In this post we will see how to create a heatmap with seaborn. We'll use a dataset from the Wittgenstein Centre Data Explorer. The data extracted is also reported here in csv format. It contains the ratio of males to females in the population by age for 1970 to 2015 (data reported after this period is projected). First, we import the data using Pandas:
import pandas as pd
import numpy as np

sex_ratios = pd.read_csv('m2f_ratios.csv', skiprows=8)

age_code = {a: i for i,a in enumerate(sex_ratios.Age.unique())}
age_label = {i: a for i,a in enumerate(sex_ratios.Age.unique())}
sex_ratios['AgeCode'] = sex_ratios.Age.apply(lambda x: age_code[x])

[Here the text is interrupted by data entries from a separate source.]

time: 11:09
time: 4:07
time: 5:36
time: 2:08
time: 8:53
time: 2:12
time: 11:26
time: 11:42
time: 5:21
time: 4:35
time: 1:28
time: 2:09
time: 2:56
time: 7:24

area_idx = sex_ratios.Area == \
           'United Kingdom of Great Britain and Northern Ireland'
years_idx = sex_ratios.Year <= 2015
sex_ratios_uk = sex_ratios[np.logical_and(years_idx, area_idx)]
Here take care of the age coding and isolate the data for the United Kingdom and Northern Ireland. Now we can rearrange the data to see ratio per year and age using a pivot table, we can then visualize the result using the heatmap function from seaborn:
import matplotlib as plt
import seaborn as sns

pivot_uk = sex_ratios_uk.pivot_table(values='Ratio', 
                                     index='AgeCode', 
                                     columns='Year')
pivot_uk.index = [age_label[a] for a in pivot_uk.index.values]

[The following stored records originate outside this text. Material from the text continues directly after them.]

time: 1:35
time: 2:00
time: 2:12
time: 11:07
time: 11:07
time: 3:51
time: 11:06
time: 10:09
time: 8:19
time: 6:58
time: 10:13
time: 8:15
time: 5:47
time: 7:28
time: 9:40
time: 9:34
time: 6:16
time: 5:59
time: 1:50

plt.figure(figsize=(10, 8))
plt.title('Sex ratio per year and age groups')
sns.heatmap(pivot_uk, annot=True)
plt.show()

In each year we see that the ratio was above 1 (in favor of males) for young ages it then becomes lower than 1 during adulthood and keeps lowering with the age. It also seems that with time the ratio decreases more slowly. For example, we see that the age group 70-74 had a ratio of 0.63 in 1970, while the ratio in 2015 was 0.9.